Para concluir con esta entrevista, quisiera consultarle ¿Cómo se relaciona este escenario con la economía de la atención digital?
Leslie Salgado:
Todo esto intersecta de manera crítica con la economía de la atención digital y lo que UNESCO llama la plataformización de la democracia. Por un lado, el acceso a la información está mediado por algoritmos cuyo interés no es la calidad del contenido sino su capacidad de generar clics y engagement. Como sabemos, esos algoritmos nos mantienen además en burbujas informativas, aislados de visiones contrarias o alejadas de nuestros sesgos.
Por otro lado, la IA Generativa puede producir desinformación masivamente, rápido y dirigida a audiencias específicas. Esa capacidad se articula perfectamente con la lógica de los algoritmos. La combinación es, para usar una palabra no exagerada, alarmante. El resultado no es solo que el contenido falso, emotivo, no factual circula más rápidamente; es también que los espacios donde podríamos encontrarnos a conversar, a compartir hechos, a debatir desde perspectivas diversas, se erosionan cada vez más y desaparecen.
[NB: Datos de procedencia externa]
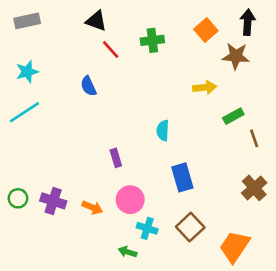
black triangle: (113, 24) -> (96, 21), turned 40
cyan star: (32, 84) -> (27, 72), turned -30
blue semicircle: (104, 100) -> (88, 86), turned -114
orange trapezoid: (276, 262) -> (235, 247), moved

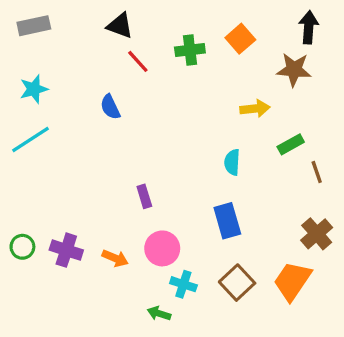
orange square: (206, 30) -> (240, 39), moved
cyan semicircle: (163, 130) -> (232, 162), moved
orange trapezoid: (235, 247) -> (292, 281), moved

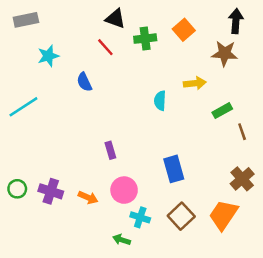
black triangle: (120, 26) -> (115, 19), moved
cyan star: (34, 89) -> (48, 56), moved
cyan semicircle: (232, 162) -> (160, 101), moved

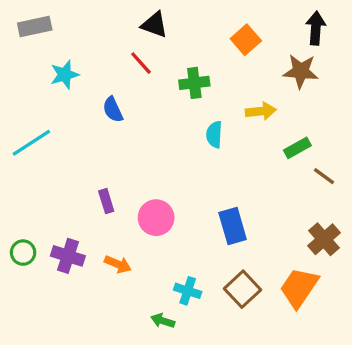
green cross: (145, 39) -> (194, 83), moved
brown line: (242, 132) -> (324, 176), turned -35
purple rectangle: (110, 150) -> (106, 201), moved
pink circle: (124, 190) -> (156, 218), moved

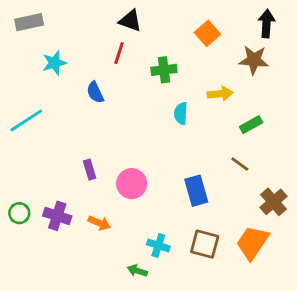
red line: (141, 63) -> (119, 53), turned 60
brown line: (324, 176) -> (240, 164), moved
brown square: (243, 289) -> (205, 244), turned -32

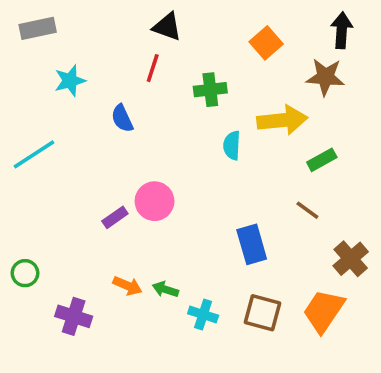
yellow arrow: (220, 94) -> (282, 120), size x1.5
purple rectangle: (90, 170) -> (115, 217), turned 72
pink circle: (132, 184) -> (155, 201), moved
purple cross: (57, 216) -> (74, 316), moved
green arrow: (137, 271) -> (165, 289), moved

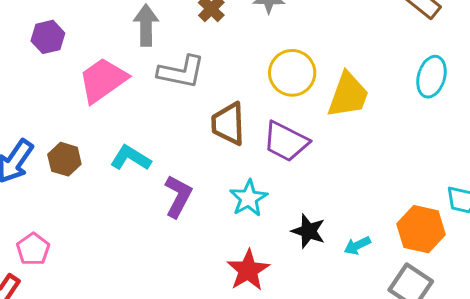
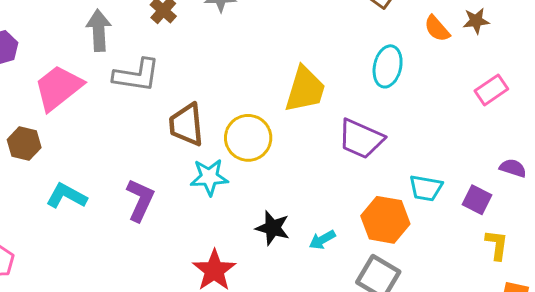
yellow circle: (292, 73) -> (248, 138), moved
purple trapezoid: (286, 142) -> (361, 139), moved
cyan L-shape: (131, 158) -> (67, 196), moved
brown hexagon: (64, 159) -> (24, 144), moved
cyan star: (249, 198) -> (209, 177), moved, turned 30

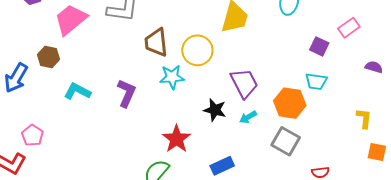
pink rectangle: (491, 90) -> (349, 28), moved
purple trapezoid: (361, 139) -> (244, 83), moved, turned -140
purple square: (477, 200) -> (319, 46), moved

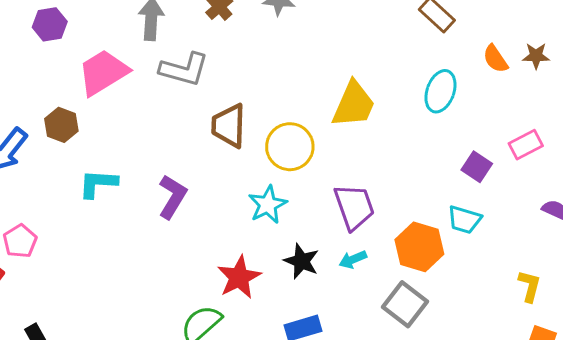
cyan star: (172, 77) -> (268, 205), moved, turned -30
cyan L-shape: (77, 91) -> (98, 183), turned -32
black star: (215, 110) -> (301, 261), moved

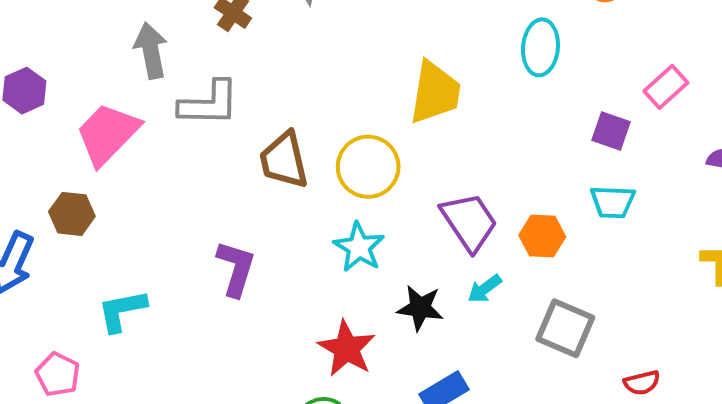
cyan L-shape: (98, 183) -> (122, 311), moved
orange hexagon: (419, 247) -> (542, 236), moved, size x0.7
En palabras de UNESCO, la democracia requiere una ciudadanía bien informada y capaz de dialogar. Esa posibilidad está bajo una presión sin precedentes. De ahí que preguntas como qué formas de alfabetización mediática son efectivas en este contexto, cómo se produce y circula la desinformación en la región o cómo medir el impacto real de la desinformación en las elecciones no son solo preguntas para la investigación académica, sino preguntas urgentes para la supervivencia de la conversación democrática.
Quito., 09 marzo 2026.
Nota:
El ciclo de reflexión “Democracia algorítmica” es una iniciativa organizada conjuntamente por el Área de Estudios Sociales y Globales de la Universidad Andina Simón Bolívar, Sede Ecuador, y la Oficina de la UNESCO en Ecuador. Este ciclo se concibió como un espacio de debate interdisciplinario orientado a analizar el impacto creciente de la inteligencia artificial en las democracias contemporáneas, la seguridad, las políticas públicas, los medios de comunicación y los procesos de formación de la opinión pública. El ciclo está previsto para cinco sesiones, desarrolladas a lo largo de 2025 y el primer semestre de 2026, y contempla como resultado final la publicación de un libro académico que reúna las memorias de estos cinco encuentros.